##### Page extract

A PMOS 309 and an NMOS 310 constitute the well known CMOS inverter 105,
whose input is connected with the output 330 and whose output is connected
with the gate of the PMOS 311.
A numeral 312 denotes a PMOS having the source connected with the output
330, the gate connected with the base of the NPN 301 and the drain
connected with the base of the NPN 302. Further, a numeral 313 denotes a
resistor connected between the base of the NPN 302 and the reference
potential, which resistor 313 is provided as discharging means 107 for
discharging the base change of the NPN 302. However, the discharging means
107 is not restricted specifically thereto.
The function of this circuit is a two-input NOR gate, as indicated by a
logic symbol in FIG. 3B, and the operation thereof is as follows.

##########
##### Provided information

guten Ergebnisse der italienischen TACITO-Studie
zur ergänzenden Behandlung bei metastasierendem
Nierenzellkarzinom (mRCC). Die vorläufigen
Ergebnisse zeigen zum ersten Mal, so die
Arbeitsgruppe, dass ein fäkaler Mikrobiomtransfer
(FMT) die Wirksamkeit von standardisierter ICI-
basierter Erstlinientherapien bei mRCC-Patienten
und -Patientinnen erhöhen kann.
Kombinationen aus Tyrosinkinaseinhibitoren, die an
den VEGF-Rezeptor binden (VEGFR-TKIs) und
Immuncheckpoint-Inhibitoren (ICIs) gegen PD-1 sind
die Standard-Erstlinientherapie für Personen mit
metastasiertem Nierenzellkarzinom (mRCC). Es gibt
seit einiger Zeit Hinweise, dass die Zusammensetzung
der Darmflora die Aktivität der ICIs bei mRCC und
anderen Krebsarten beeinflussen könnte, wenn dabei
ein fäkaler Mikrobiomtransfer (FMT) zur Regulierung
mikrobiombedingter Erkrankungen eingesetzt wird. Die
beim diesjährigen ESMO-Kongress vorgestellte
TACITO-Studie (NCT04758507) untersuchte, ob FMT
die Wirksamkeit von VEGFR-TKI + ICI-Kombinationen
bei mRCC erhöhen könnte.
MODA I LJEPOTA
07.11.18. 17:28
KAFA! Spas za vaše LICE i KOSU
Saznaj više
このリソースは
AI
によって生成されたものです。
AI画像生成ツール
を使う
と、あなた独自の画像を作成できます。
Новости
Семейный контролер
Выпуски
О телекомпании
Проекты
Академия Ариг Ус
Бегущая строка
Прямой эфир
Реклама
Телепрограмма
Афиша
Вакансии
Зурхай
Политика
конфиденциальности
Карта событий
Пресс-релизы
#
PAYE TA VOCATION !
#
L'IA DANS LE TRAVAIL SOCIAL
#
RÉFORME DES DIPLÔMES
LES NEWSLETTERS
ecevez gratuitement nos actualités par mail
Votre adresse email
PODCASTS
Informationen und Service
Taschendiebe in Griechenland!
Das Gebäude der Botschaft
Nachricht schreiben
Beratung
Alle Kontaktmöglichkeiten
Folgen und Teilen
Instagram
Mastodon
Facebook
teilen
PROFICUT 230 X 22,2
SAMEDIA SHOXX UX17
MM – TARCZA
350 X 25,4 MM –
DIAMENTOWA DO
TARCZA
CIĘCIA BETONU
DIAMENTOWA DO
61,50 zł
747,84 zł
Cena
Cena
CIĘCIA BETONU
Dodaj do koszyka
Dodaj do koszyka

##########

# [Task to complete]
Carry on the description of the BiCMOS NOR gate circuit, starting after its last sentence. None of the material is used here.

# [Exercise result]
Now, it is supposed that at least one of the input signals 321 and 322 is
switched from a state where both are at the level "0" to "1". At this
time, at least one of the PMOSs 303 and 304 is turned off and at least one
of the NMOSs 305 and 306 is turned on. Further, at least one of the NMOSs
307 and 308 is also turned on. Consequently, the base of the NPN 301 is
switched from the level "1" to "0". As a result, the PMOS 312 is turned
on. At this time, a sufficient base current flows from the power supply
340 to the NPN 302 through the PMOS 311 and at least one of the NMOSs 307
and 308. Further, a base current flows also from the output 330 to the NPN
302 through the PMOS 312 and thus, the NPN 302 is turned on to switch the
output 330 from the level "1" to "0" at a high speed. In response to such
change, the output of the inverter 105 including the PMOS 309 and the NMOS
310 is switched to the level "1" to turn-off the PMOS 311.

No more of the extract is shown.